Joe’s Faith hosts various events, most recently for the 10th anniversary of his death this December, and it has an active Facebook page where people share prayer requests.

“It’s a group of some friends and parishioners that knew Joe, but also people that didn’t know Joe and his influence in life but have gotten to know Joe in death.”

There has been discussion that Joe Wilson may be a saint for a while now, but Alan is understandably careful when talking about it.

“Immediately after Joe died, people told me that they weren’t going to stop asking Joe for help.

“All I can say is: when I ask Joe for help, I get it and I get it pretty instantly. That’s good enough for me. If Joe becomes a saint he becomes a saint, that’s not something I’m going to influence; that’s God’s will.

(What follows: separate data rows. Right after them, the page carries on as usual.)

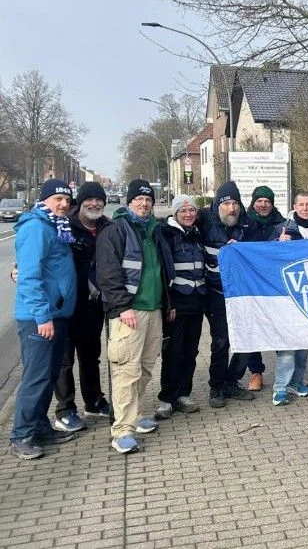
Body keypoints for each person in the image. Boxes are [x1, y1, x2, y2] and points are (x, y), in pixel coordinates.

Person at [96, 180, 171, 454]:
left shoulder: (153, 229)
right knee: (127, 370)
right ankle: (122, 430)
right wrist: (123, 306)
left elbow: (162, 270)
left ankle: (135, 415)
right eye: (139, 199)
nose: (144, 204)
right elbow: (108, 274)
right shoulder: (115, 231)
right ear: (129, 202)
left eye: (148, 200)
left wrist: (167, 303)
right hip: (129, 312)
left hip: (154, 310)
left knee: (146, 366)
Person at [9, 179, 77, 459]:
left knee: (48, 377)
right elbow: (29, 276)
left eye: (66, 199)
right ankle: (21, 435)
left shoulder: (56, 226)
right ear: (44, 200)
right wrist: (42, 316)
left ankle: (39, 427)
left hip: (56, 315)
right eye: (57, 199)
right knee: (35, 379)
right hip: (40, 318)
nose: (63, 204)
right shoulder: (36, 227)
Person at [51, 182, 111, 434]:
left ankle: (94, 401)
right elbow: (44, 255)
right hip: (65, 306)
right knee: (64, 360)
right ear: (81, 202)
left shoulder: (106, 227)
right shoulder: (64, 226)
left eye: (99, 200)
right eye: (90, 200)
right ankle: (65, 411)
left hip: (92, 305)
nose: (94, 204)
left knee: (90, 357)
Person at [199, 181, 256, 408]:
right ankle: (216, 386)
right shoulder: (204, 221)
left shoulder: (247, 225)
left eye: (235, 203)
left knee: (246, 339)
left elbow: (264, 247)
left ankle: (232, 381)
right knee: (221, 341)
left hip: (241, 294)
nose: (231, 209)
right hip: (215, 292)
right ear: (217, 205)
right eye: (226, 204)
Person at [268, 191, 308, 406]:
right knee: (287, 344)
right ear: (294, 205)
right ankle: (280, 387)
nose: (305, 208)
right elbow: (266, 255)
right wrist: (276, 242)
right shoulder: (281, 227)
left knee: (304, 341)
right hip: (287, 293)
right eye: (301, 204)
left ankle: (296, 381)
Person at [154, 195, 206, 420]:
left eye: (192, 210)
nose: (188, 214)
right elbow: (164, 271)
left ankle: (184, 393)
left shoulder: (196, 233)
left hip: (197, 301)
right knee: (173, 351)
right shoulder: (166, 234)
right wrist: (169, 303)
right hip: (177, 303)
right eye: (183, 211)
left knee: (191, 351)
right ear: (175, 213)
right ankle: (167, 397)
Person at [240, 185, 296, 392]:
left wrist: (289, 242)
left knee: (282, 329)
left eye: (267, 201)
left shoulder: (284, 224)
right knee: (253, 330)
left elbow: (296, 252)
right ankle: (256, 372)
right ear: (253, 203)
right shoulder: (243, 223)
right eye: (259, 201)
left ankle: (290, 374)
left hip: (277, 286)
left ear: (272, 204)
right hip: (252, 286)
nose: (263, 205)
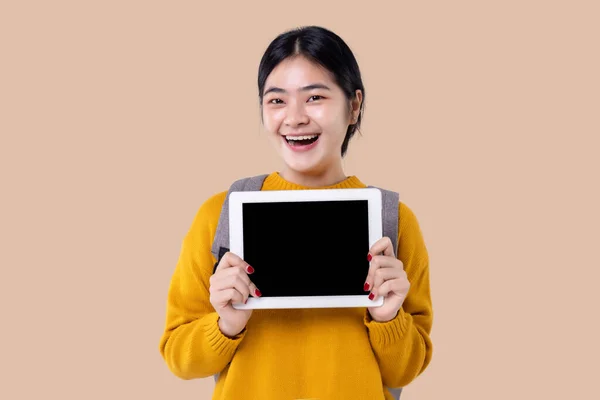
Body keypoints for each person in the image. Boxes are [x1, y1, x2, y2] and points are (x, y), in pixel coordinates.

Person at [158, 25, 433, 400]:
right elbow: (179, 359)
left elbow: (406, 371)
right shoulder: (220, 214)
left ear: (354, 106)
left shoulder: (392, 220)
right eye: (276, 101)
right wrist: (226, 325)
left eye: (315, 97)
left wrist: (387, 317)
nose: (295, 117)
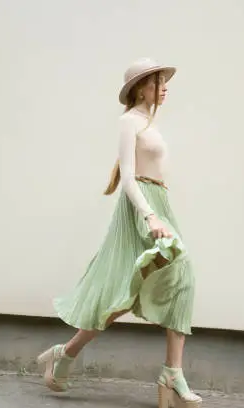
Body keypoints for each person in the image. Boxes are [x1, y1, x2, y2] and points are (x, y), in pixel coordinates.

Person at [37, 57, 201, 408]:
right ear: (142, 87)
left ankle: (169, 372)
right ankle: (66, 355)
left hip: (159, 201)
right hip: (141, 208)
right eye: (158, 82)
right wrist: (149, 217)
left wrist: (159, 210)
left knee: (167, 280)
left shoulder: (150, 123)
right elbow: (128, 178)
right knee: (130, 287)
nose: (165, 87)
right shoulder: (129, 122)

“As a parent, you always want what’s best for your kids. And I suspect if I asked Joe right now: ‘Joe, are you happy?’ He’d say: ‘When I was here on earth I was able to help people, but with God I’m able to help so many more. I’m happy.’

“I just go back to that we’re asked to be childlike in our faith. And I just see so much help, so much joy happening in the name of Joe, through Joe.”